• [Exercise] Copy out the text of every item below word for word, and leave the pictures out of your answer.

Chart analysis data:
********

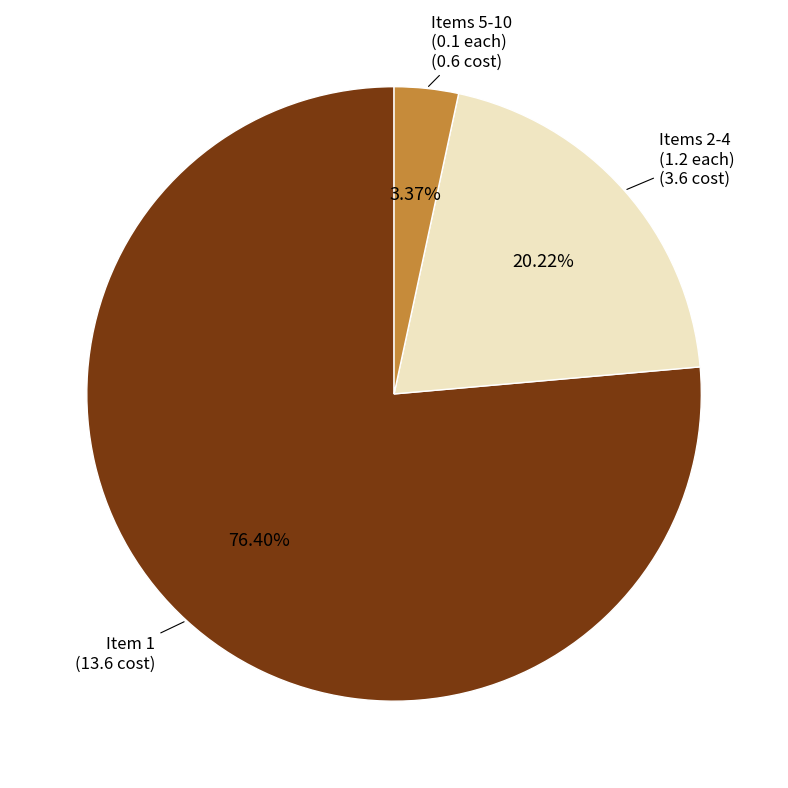

Is there a majority slice in this chart?

Yes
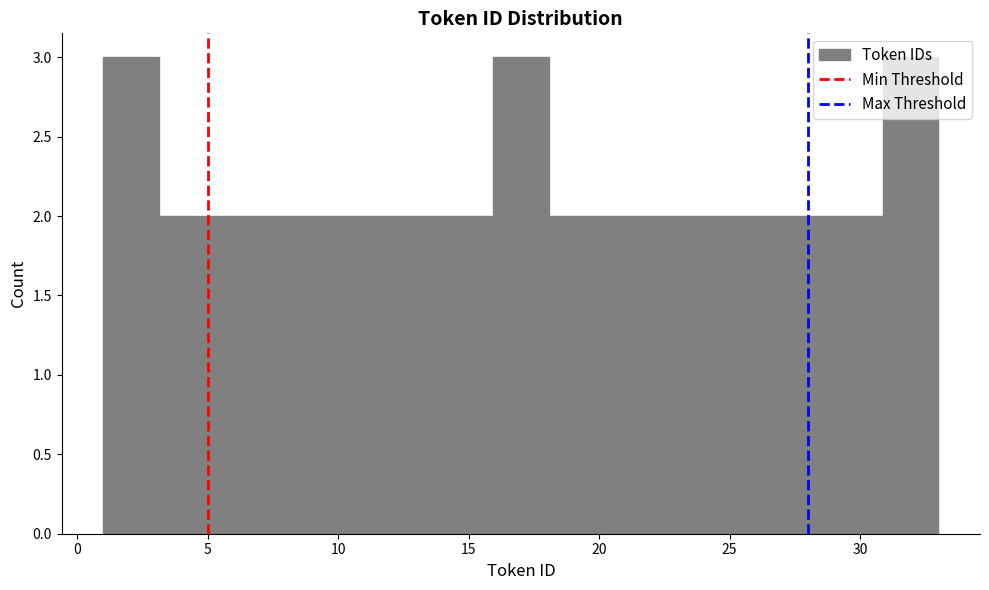

Reading left to right, transcribe this chart: for each bar, give the range it covers on the x-axis and its height. Neither the bar edges nor the heights are printed on the chart, so give them approximately, as read against the axes.

1.0 to 3.0: 3
3.0 to 5.5: 2
5.5 to 7.5: 2
7.5 to 9.5: 2
9.5 to 11.5: 2
11.5 to 14.0: 2
14.0 to 16.0: 2
16.0 to 18.0: 3
18.0 to 20.0: 2
20.0 to 22.5: 2
22.5 to 24.5: 2
24.5 to 26.5: 2
26.5 to 28.5: 2
28.5 to 31.0: 2
31.0 to 33.0: 3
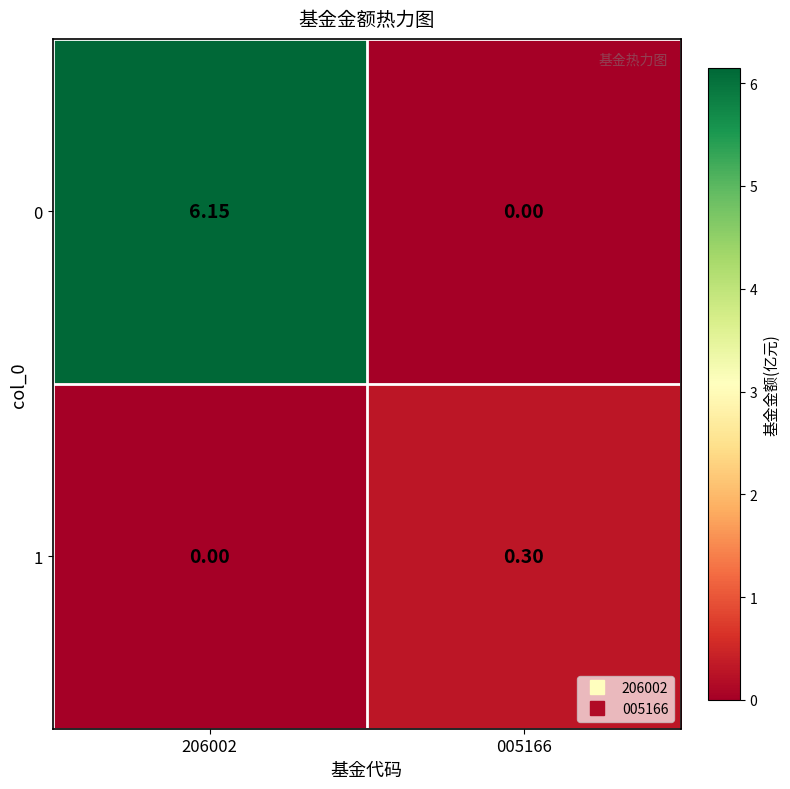

Is the value of 0 at 005166 greater than the value of 1 at 005166?

No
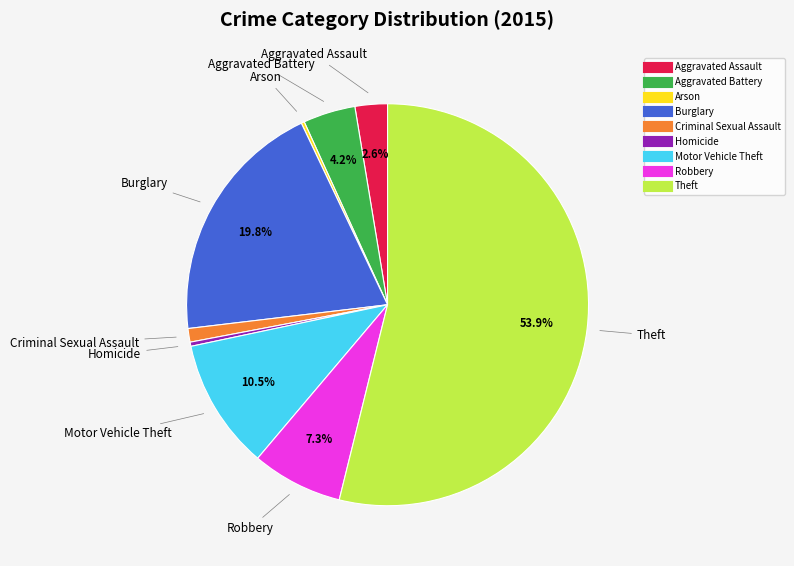

Which has a higher value, Burglary or Criminal Sexual Assault?

Burglary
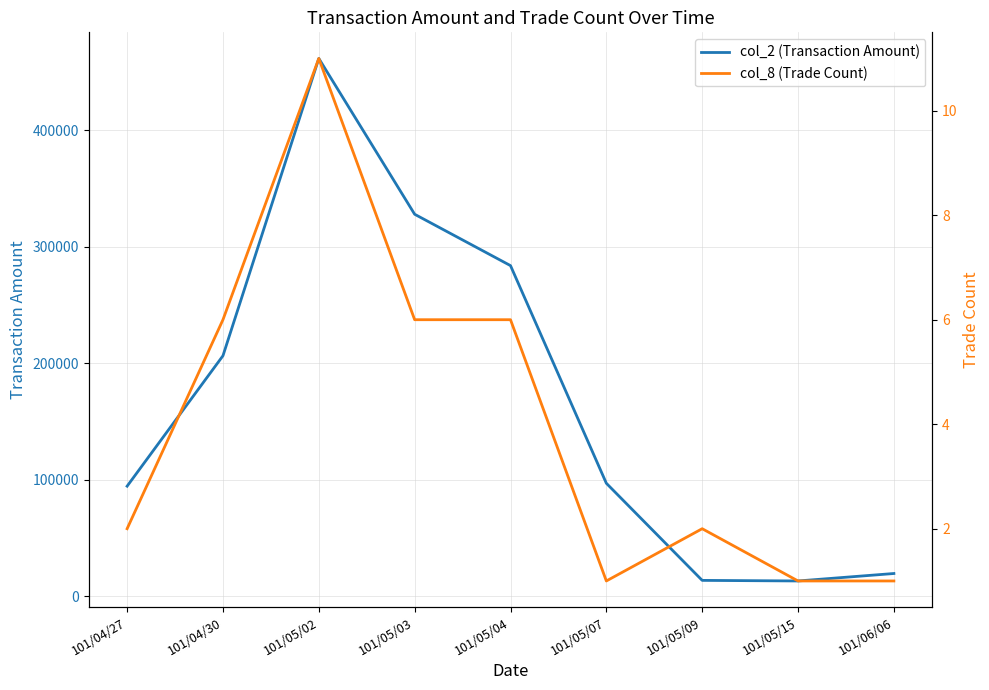

What is the total value across all series at 101/05/02?

461571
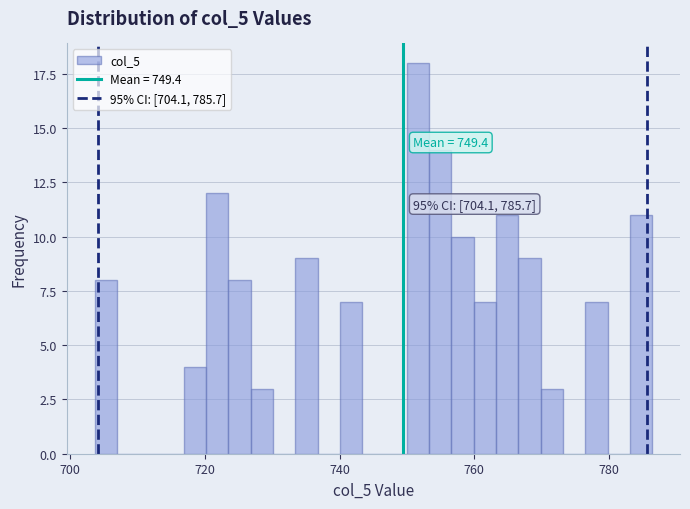

Around what value on the x-axis is the tallest bar? Give the approximate position of its centre, as read against the axis.

752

********

• [Reply]
Is there a majority slice in this chart?

Yes

Reading left to right, transcribe this chart: for each bar, give the range it covers on the x-axis and its height. Neither the bar edges nor the heights are printed on the chart, so give them approximately, as read against the axes.

1.0 to 3.0: 3
3.0 to 5.5: 2
5.5 to 7.5: 2
7.5 to 9.5: 2
9.5 to 11.5: 2
11.5 to 14.0: 2
14.0 to 16.0: 2
16.0 to 18.0: 3
18.0 to 20.0: 2
20.0 to 22.5: 2
22.5 to 24.5: 2
24.5 to 26.5: 2
26.5 to 28.5: 2
28.5 to 31.0: 2
31.0 to 33.0: 3

Is the value of 0 at 005166 greater than the value of 1 at 005166?

No

Which has a higher value, Burglary or Criminal Sexual Assault?

Burglary

What is the total value across all series at 101/05/02?

461571

Around what value on the x-axis is the tallest bar? Give the approximate position of its centre, as read against the axis.

752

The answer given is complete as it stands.